Accurate information has not been revealed, but the B-47 is said to have carried

the Mark 15, a nuclear bomb that normally weighs 3400 kg. A thorough search was conducted after the accident, but neither the fuselage nor the wreckage of the nuclear bomb were found.

◆ Accident 3: February 5, 1958
The accident occurred when a B-47 bomber collided with an F-86 fighter during a mock battle near Savannah, Georgia. The bomber, which had plummeted in altitude due to the accident, requested permission to reduce its weight and jettison its nuclear bombs to protect the crew from detonation during an emergency landing. Mark 15, which was approved and dropped in the Wassau Strait near the mouth of the Savannah River, was not found despite several searches.

In addition, the bomber who dumped the bomb succeeded in returning to the nearest base afterwards, and the pilot Colonel Howard Richardson was awarded the Distinguished Flying Cross for this achievement. Also, the fighter that collided with the bomber crashed, but the pilot successfully escaped and survived, so miraculously there was no human damage due to the collision.

◆ Accident 4: January 24, 1961
The accident, which occurred in Goldsboro, North Carolina, is documented as the 1961 Goldsboro Air Force plane crash . One of the two Mark 39 nuclear bombs carried by a B-52 bomber that crashed shortly after takeoff was found safely thanks to its parachute getting stuck in a tree, but of the four detonators Because three were working, it was said that it was about to become a catastrophe.



The other of the two bombs was buried in a mud field, and although subsequent drilling operations recovered the uranium and plutonium cores, most of the bomb remained in the ground.
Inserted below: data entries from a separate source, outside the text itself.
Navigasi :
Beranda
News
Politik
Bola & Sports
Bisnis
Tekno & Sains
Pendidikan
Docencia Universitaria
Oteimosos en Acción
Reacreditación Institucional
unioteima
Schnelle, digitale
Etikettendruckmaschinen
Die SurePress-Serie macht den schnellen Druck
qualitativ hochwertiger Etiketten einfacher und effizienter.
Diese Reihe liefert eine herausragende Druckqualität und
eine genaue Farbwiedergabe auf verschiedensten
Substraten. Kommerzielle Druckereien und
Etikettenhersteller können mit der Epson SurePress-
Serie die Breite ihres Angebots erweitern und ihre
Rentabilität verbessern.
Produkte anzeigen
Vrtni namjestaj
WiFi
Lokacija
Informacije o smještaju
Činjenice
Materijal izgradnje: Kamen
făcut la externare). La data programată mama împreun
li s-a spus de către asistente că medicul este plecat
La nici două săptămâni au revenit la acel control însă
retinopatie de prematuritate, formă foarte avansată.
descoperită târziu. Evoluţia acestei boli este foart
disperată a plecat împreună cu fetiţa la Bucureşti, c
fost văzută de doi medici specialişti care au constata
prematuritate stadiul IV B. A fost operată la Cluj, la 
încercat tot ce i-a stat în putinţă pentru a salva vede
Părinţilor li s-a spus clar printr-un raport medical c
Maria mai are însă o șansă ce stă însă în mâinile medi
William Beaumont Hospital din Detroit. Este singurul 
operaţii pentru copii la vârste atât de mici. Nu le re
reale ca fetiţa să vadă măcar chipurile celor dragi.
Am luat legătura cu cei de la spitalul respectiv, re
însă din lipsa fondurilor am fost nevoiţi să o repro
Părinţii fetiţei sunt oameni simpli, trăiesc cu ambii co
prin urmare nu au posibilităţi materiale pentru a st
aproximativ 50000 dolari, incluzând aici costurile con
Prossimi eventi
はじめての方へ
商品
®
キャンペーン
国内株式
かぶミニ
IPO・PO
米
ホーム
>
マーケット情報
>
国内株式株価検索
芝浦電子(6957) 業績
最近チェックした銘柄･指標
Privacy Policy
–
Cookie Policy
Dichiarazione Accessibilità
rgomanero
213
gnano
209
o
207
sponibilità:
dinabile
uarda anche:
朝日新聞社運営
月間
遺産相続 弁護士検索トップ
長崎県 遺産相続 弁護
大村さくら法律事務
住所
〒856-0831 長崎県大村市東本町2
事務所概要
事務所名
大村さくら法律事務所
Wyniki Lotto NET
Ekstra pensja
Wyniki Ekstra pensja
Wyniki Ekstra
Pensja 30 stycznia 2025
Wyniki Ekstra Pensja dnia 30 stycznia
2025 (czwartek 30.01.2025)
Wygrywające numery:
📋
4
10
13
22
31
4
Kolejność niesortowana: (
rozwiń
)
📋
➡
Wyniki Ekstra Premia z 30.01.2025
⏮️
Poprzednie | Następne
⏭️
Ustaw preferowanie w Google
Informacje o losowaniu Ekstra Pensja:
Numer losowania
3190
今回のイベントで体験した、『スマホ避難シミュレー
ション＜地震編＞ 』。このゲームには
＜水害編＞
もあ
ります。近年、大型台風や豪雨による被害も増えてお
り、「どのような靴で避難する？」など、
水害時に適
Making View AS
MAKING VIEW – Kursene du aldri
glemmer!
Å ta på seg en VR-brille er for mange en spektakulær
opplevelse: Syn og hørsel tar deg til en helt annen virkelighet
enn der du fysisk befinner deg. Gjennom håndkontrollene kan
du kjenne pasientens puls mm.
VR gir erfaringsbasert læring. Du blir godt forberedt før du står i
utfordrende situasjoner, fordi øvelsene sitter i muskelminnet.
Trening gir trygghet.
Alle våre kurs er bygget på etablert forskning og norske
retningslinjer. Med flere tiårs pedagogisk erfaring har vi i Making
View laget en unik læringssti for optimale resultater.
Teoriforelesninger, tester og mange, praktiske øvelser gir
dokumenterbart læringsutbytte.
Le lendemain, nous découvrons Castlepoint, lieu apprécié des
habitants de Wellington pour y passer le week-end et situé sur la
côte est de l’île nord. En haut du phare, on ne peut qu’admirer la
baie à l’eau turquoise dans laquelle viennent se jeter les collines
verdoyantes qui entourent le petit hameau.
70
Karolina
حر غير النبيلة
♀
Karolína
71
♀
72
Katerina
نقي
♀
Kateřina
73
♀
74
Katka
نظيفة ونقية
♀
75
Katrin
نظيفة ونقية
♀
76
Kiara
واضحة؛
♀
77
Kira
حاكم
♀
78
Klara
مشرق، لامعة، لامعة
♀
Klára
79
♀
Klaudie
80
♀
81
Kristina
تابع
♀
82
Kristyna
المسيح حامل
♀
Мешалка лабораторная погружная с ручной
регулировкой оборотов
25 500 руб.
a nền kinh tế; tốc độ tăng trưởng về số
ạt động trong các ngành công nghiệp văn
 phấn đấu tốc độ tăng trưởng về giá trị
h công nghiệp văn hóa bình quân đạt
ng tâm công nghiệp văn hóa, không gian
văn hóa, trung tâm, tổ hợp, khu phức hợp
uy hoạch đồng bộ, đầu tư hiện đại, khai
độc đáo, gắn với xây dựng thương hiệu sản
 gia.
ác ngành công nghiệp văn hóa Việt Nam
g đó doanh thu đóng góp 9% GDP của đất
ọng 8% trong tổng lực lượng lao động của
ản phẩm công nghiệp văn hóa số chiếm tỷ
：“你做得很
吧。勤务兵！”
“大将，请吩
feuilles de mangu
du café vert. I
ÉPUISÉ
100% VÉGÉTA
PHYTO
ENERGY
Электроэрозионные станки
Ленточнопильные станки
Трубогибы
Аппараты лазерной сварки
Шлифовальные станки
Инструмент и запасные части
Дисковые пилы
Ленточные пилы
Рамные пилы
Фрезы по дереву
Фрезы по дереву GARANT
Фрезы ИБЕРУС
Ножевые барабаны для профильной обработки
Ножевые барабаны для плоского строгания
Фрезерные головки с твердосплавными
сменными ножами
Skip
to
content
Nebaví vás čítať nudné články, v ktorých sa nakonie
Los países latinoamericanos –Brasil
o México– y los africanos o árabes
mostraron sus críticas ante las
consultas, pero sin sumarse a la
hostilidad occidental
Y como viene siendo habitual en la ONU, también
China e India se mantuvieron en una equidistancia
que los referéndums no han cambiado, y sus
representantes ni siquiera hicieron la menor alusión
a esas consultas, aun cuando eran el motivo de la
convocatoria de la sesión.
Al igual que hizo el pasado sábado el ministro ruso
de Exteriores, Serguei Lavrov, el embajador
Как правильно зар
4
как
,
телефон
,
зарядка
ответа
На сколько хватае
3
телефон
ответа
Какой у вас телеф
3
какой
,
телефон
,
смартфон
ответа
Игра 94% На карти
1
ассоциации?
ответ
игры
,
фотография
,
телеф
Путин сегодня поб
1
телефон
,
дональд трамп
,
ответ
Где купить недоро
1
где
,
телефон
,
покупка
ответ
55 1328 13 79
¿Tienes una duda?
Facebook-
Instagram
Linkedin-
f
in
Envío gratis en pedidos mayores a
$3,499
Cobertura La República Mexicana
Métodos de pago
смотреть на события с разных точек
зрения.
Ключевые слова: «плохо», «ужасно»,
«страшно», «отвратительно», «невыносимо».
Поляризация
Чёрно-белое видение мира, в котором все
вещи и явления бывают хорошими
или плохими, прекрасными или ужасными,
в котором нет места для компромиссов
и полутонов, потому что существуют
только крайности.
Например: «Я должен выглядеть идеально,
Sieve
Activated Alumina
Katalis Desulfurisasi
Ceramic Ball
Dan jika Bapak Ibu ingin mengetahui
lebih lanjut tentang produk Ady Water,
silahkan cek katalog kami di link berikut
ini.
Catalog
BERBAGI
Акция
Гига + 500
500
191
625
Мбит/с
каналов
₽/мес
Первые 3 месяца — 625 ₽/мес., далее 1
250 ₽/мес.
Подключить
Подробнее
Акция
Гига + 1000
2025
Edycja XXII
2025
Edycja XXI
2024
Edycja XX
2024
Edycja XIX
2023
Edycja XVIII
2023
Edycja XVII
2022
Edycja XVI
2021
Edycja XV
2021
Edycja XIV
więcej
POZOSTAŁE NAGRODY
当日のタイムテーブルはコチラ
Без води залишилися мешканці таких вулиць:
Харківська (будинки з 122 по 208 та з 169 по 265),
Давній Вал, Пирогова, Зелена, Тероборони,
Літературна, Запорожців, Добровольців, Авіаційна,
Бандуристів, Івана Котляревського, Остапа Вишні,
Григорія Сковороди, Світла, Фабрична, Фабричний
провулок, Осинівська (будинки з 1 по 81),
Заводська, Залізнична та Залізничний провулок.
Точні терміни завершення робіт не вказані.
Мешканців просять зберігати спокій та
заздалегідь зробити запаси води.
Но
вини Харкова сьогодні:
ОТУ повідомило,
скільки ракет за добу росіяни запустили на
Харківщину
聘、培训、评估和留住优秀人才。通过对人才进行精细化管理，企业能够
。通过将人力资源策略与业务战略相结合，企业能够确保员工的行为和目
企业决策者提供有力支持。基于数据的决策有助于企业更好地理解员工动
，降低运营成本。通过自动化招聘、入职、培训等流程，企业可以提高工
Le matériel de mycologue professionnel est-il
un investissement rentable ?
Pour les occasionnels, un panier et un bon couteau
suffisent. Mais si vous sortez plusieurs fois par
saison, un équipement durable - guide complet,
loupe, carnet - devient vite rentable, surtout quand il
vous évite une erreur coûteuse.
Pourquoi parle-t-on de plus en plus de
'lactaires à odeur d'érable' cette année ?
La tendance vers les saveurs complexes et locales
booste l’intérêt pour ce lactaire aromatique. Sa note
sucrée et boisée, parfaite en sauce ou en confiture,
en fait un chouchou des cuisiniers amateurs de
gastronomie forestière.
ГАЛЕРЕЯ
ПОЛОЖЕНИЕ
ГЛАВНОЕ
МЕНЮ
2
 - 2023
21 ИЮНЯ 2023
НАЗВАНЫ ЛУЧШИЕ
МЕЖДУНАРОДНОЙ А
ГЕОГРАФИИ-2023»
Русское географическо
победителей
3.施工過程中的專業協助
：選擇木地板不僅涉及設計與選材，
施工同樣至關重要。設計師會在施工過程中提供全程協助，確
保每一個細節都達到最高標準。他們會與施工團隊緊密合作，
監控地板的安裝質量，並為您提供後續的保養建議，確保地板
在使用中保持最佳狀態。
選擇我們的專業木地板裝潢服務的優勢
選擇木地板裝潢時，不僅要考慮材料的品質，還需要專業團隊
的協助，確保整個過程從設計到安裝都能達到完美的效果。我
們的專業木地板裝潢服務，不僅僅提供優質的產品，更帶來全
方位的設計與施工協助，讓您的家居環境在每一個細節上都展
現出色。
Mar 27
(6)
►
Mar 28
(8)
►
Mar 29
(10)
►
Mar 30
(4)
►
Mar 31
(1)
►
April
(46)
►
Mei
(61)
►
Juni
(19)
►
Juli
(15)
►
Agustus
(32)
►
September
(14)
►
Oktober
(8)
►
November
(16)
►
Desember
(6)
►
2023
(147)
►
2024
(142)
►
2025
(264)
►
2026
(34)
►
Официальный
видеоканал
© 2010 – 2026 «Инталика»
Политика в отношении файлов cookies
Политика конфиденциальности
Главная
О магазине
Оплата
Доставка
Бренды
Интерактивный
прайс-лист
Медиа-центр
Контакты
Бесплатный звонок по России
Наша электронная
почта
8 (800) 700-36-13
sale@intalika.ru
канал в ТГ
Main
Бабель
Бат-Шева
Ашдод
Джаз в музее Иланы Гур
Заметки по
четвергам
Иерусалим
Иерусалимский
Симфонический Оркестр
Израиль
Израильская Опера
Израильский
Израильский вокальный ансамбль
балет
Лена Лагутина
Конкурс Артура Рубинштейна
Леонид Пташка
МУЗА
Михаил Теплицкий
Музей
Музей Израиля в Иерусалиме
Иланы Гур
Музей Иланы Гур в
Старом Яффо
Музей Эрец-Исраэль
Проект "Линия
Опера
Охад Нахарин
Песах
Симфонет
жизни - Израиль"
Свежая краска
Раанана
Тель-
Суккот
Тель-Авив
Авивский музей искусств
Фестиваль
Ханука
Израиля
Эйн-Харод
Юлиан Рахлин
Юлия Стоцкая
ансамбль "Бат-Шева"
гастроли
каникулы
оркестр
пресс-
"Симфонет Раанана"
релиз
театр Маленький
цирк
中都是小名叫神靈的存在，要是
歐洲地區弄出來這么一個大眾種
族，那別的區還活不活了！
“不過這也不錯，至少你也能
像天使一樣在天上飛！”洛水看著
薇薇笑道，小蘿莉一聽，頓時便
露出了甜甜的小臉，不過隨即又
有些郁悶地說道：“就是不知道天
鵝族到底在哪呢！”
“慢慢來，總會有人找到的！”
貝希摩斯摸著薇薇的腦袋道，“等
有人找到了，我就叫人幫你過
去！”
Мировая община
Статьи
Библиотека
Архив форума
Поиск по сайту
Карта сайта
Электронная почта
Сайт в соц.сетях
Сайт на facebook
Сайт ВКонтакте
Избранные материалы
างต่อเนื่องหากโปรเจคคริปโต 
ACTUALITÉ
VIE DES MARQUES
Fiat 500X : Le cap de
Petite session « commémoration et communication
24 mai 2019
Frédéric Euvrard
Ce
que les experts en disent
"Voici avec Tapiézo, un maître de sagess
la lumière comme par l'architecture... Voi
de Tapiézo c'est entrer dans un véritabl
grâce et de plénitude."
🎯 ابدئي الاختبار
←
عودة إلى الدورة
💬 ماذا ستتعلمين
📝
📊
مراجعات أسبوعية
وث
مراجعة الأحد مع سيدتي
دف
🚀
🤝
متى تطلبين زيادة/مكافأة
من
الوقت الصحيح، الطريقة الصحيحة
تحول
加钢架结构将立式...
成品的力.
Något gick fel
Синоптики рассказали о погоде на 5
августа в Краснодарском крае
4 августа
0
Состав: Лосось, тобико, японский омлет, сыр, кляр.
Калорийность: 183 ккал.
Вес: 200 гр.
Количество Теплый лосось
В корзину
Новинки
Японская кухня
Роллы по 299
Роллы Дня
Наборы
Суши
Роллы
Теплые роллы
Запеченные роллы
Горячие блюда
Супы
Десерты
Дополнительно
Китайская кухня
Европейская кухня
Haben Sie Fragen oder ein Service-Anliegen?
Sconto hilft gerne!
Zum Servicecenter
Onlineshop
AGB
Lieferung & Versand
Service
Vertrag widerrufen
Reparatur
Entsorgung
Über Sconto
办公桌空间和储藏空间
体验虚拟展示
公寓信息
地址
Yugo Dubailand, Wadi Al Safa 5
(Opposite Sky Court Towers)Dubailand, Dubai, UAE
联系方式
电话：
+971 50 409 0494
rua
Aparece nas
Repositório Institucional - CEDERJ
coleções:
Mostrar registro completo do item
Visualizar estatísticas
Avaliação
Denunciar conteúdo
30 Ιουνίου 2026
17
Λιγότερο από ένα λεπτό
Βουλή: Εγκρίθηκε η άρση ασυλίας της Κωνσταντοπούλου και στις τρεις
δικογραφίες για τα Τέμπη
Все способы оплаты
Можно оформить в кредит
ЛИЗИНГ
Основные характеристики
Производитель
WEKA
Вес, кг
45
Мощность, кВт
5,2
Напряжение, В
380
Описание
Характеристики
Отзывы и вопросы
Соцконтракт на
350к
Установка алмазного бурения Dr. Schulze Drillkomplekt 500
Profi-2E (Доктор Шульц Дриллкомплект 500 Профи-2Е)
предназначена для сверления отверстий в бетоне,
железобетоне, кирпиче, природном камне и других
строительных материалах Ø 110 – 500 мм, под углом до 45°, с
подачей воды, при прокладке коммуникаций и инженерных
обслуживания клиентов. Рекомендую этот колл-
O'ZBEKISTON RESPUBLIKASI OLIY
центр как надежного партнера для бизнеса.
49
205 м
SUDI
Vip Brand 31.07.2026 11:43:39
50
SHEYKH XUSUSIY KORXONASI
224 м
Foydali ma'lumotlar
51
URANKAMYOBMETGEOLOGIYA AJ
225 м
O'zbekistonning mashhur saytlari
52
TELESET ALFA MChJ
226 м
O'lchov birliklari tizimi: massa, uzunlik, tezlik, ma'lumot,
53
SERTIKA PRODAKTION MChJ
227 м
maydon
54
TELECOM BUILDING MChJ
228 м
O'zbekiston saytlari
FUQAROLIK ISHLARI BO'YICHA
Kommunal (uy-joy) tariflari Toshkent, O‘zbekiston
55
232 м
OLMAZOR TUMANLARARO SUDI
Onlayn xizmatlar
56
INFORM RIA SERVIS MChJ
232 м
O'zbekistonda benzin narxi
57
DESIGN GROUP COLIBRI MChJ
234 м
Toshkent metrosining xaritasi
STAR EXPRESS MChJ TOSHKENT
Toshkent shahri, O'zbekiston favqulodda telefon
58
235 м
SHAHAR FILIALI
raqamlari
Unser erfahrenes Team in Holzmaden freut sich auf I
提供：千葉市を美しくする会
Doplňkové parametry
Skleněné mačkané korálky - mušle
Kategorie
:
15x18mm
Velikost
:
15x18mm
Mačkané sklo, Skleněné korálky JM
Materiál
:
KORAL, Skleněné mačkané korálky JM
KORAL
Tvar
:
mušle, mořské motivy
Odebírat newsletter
Therefore, as a last resort, the US military purchased an easement of land with a diameter of 400 feet (about 120 meters) centered on the falling point and took measures to prohibit excavation in the vicinity.

◆ Accident 5: December 5, 1965
The accident occurred on the aircraft carrier Ticonderoga, which was sailing 68 miles (about 109 km) off the coast of Kikaijima, Kagoshima Prefecture. It fell into the sea with a hydrogen bomb with an output of 1 megaton and sank as it was.

The US Navy only acknowledged the accident 15 years after the accident, and only pointed out that it occurred 500 miles (about 804 km) from land with the details hidden. However, it was later revealed that this was not the case and that it happened only 80 miles (about 128 km) from the Ryukyu Islands. In the wake of this accident, the Japanese government has banned the introduction of nuclear weapons into its territory.

◆ Accident 6: 1968
The reason there is no record of the exact date and time of the accident is because it was a submarine accident. The nuclear submarine Scorpion , which caused the accident, is believed to have sunk about 400 miles (about 653 km) southwest of the Azores Islands in the Atlantic Ocean in the spring of 1968. This killed 99 crew members and sank a nuclear warhead weighing up to 250 kilotons into the sea.

Since this accident, America has not lost its nuclear weapons for more than half a century.